Genomics Institute of the Novartis Research Foundation (GNF) is developing data analysis and visualization tools on top of a web-based informatics system for its lead discovery biomedical research. These tools provide means for biologists and medicinal chemists to query a structure-activity matrix of one million compounds across more than 150 biological assays. Dose-response data fitting and visualization system introduces several novel features not available from commercial packages: a constrain-based optimization routine, which guarantees a biologically meaningful solution; an automatic outlier detection routine; a Monte Carlo-based error estimation routine, and a fuzzy value determination routine. The compound structural clustering tool uses the fingerprint-based Tanimoto distance metric and the complete-linkage hierarchical clustering algorithm.
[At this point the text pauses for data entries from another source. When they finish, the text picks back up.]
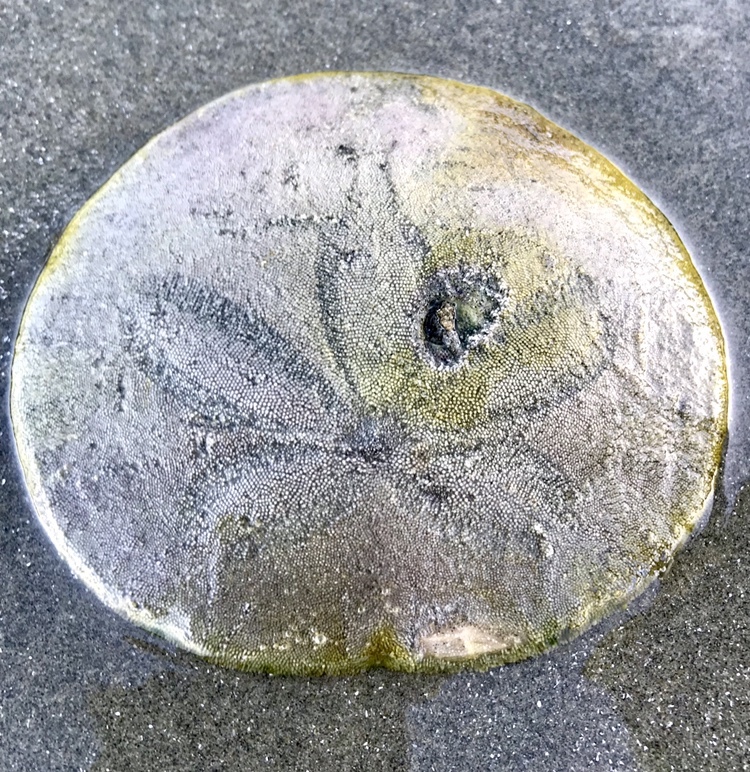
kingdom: Animalia
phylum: Echinodermata
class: Echinoidea
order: Echinolampadacea
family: Dendrasteridae
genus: Dendraster
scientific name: Dendraster excentricus
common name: Eccentric sand dollar sea urchin
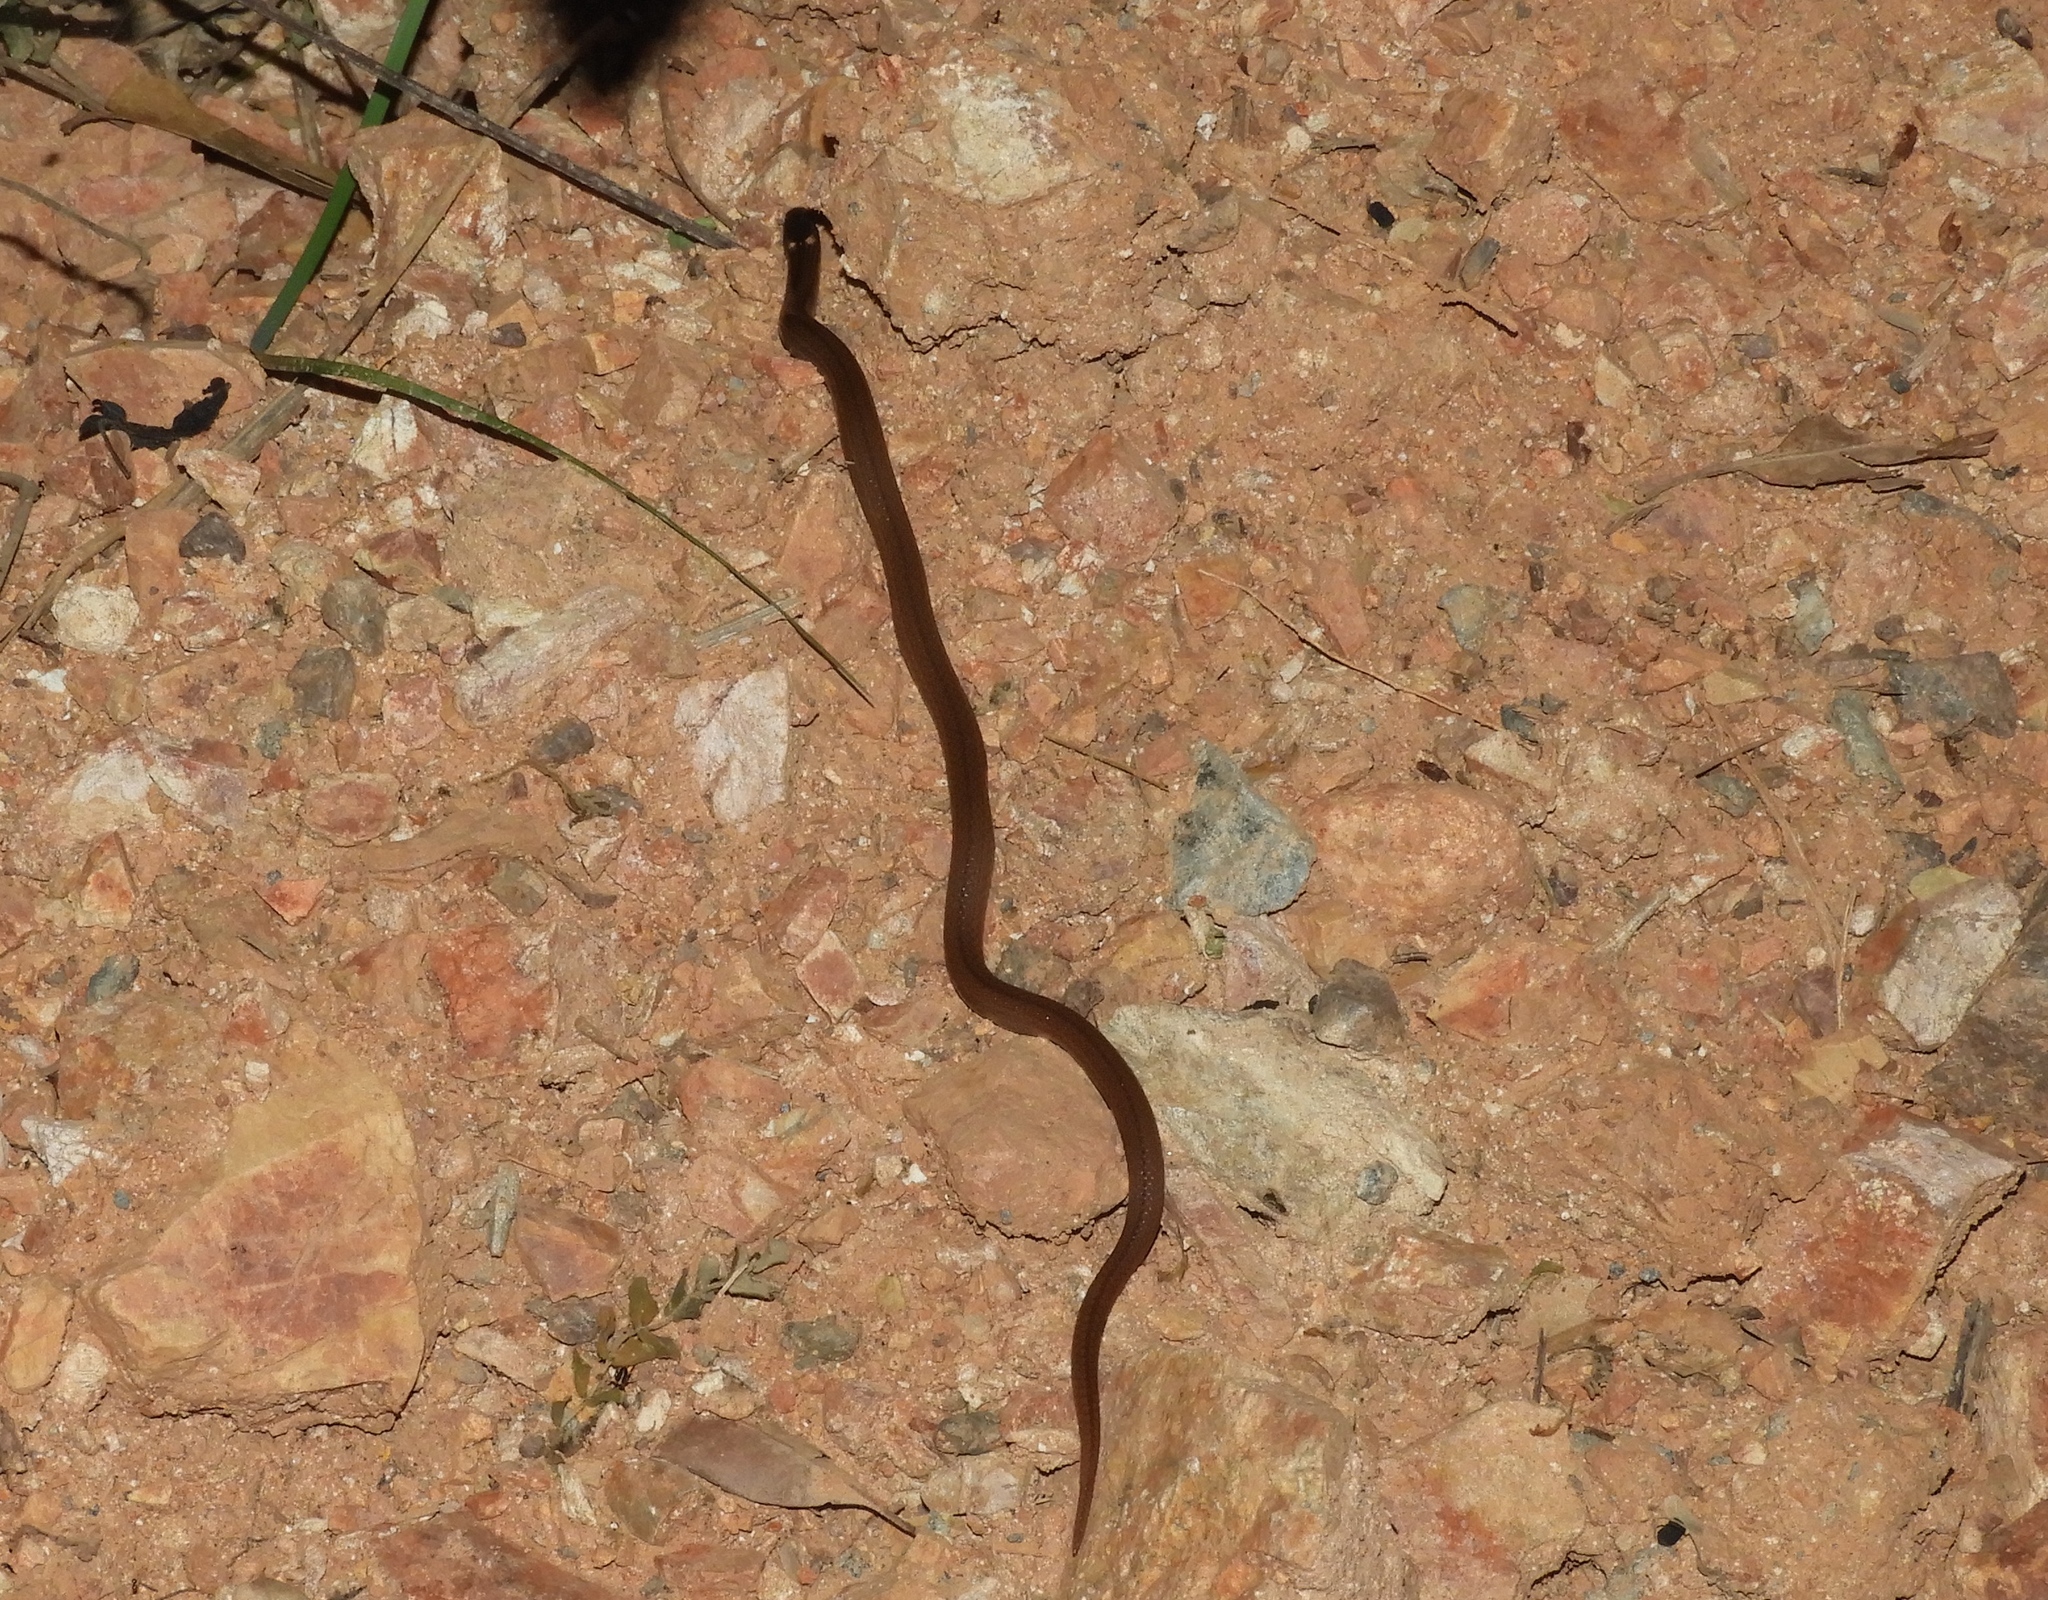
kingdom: Animalia
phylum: Chordata
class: Squamata
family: Colubridae
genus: Tantilla
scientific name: Tantilla calamarina
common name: Pacific coast centipede snake
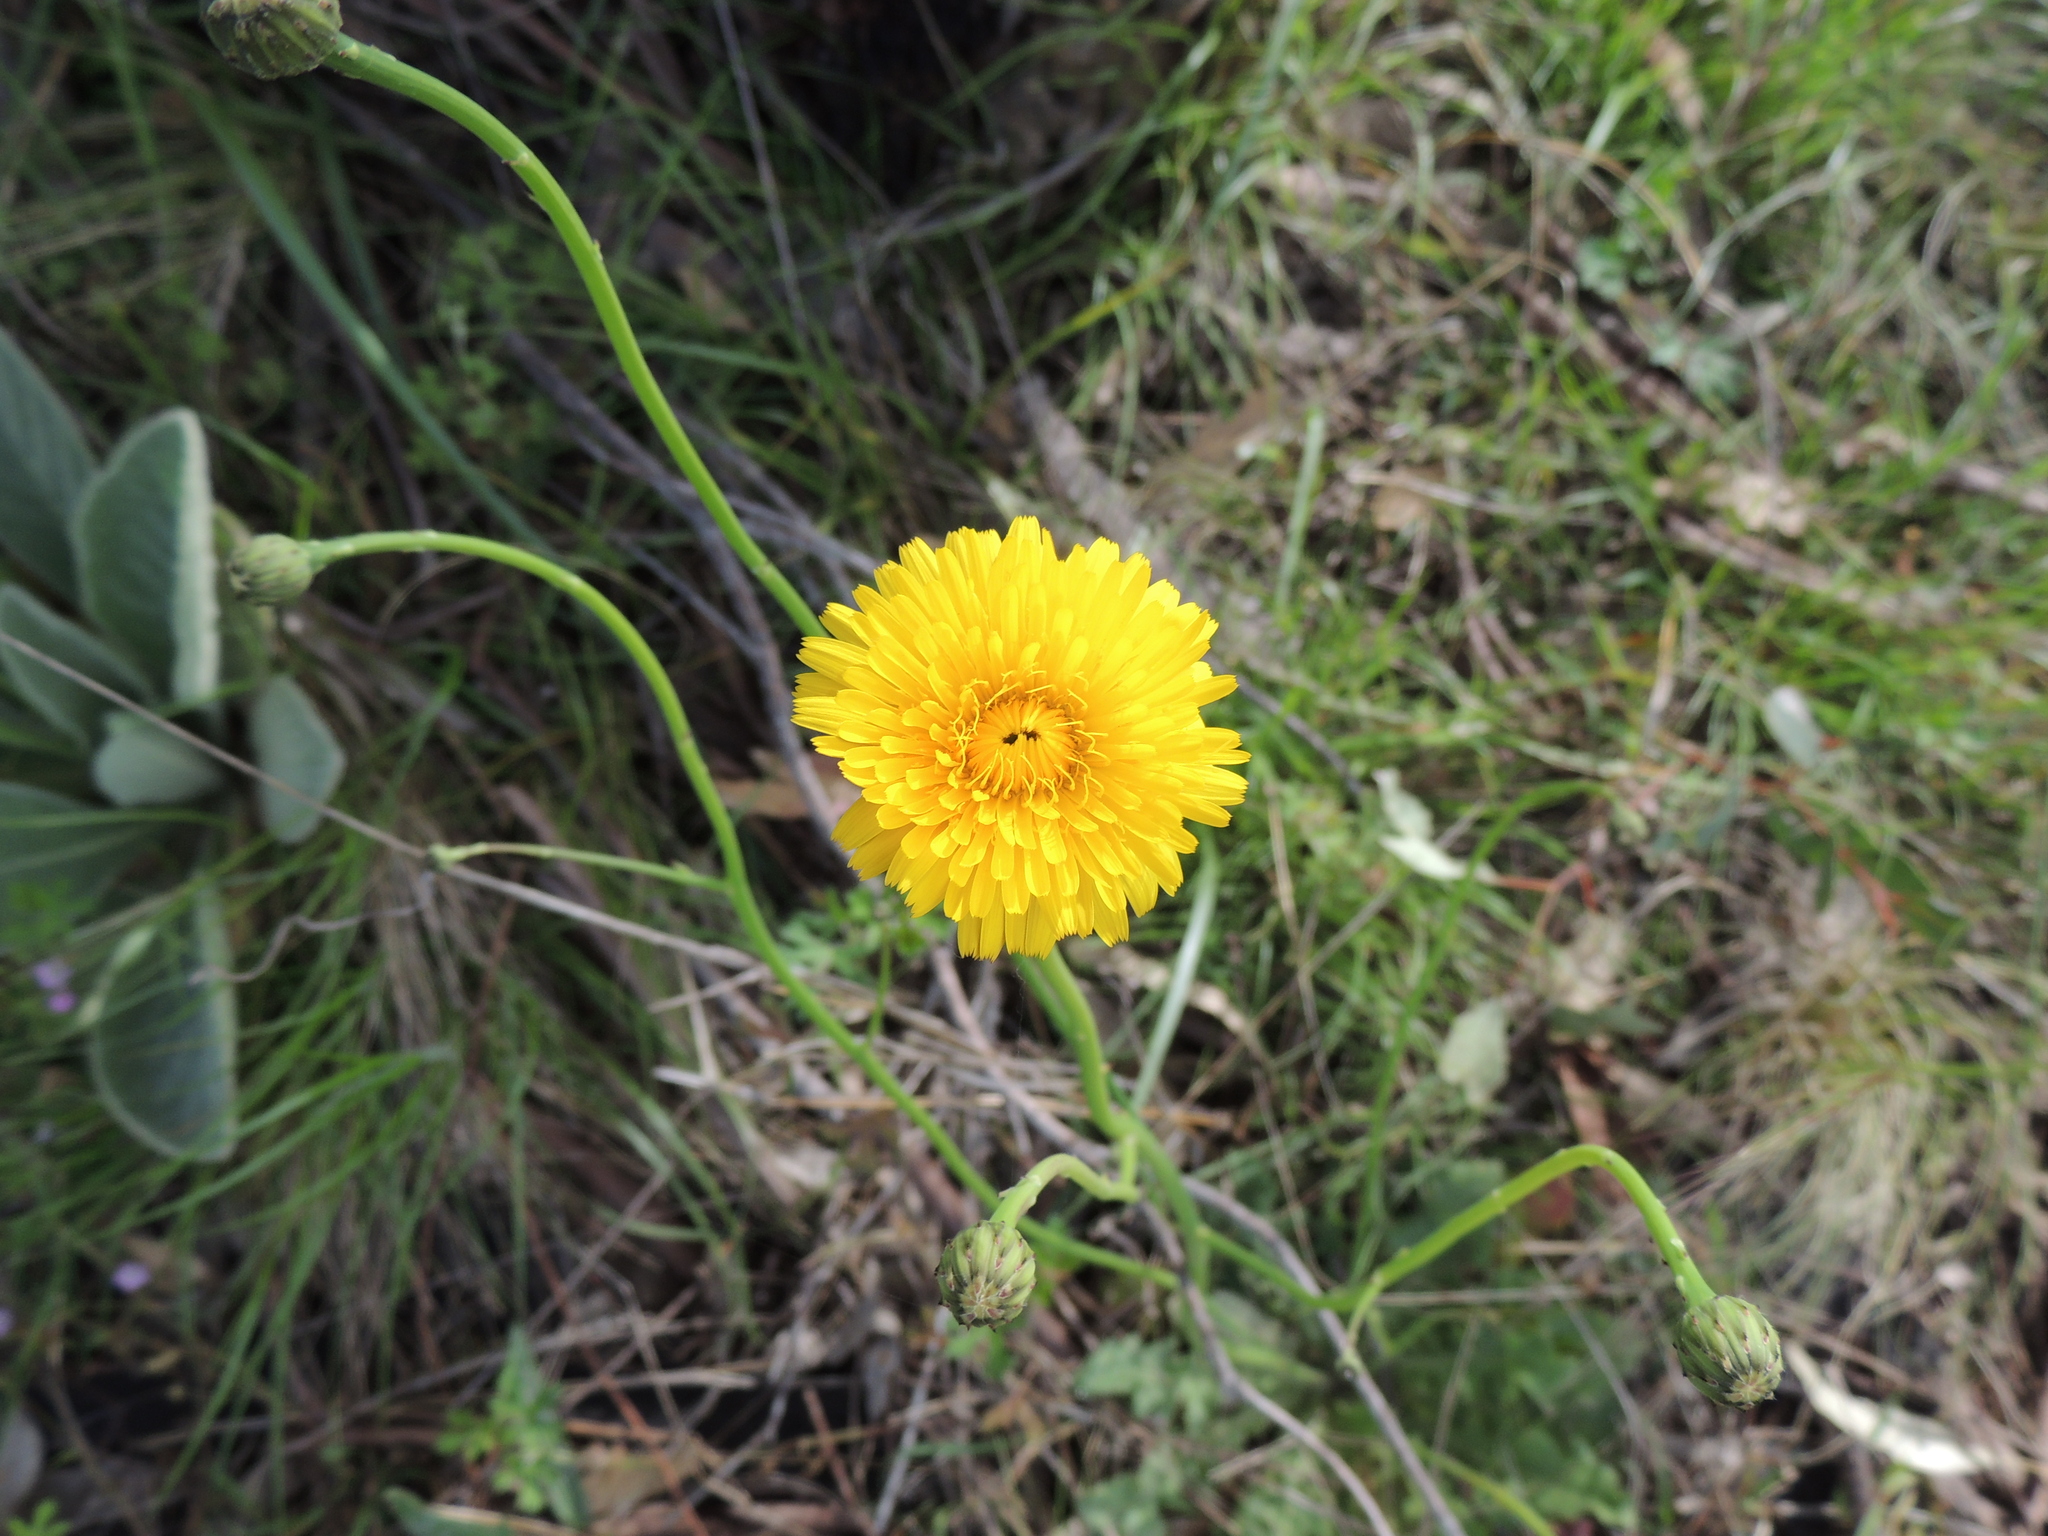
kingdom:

The results are currently visualized with the TreeView program. The compound diversity analysis tool identifies all the ring components in a compound list and compiles a statistics on ring usage. Based on the resultant table, biologists can quickly identify the most common scaffolds in a compound list and chemists can evaluate the diversity information of compound libraries to be purchased. The analytical chemistry system provides interactive query tools to LCMS data. Data generated by experimental apparatus are coded in an XML format. The Plate Java applet provides a global view of purity information for any arbitrary plate format; the chromatogram applet visualizes both chromatograph and corresponding mass spectra.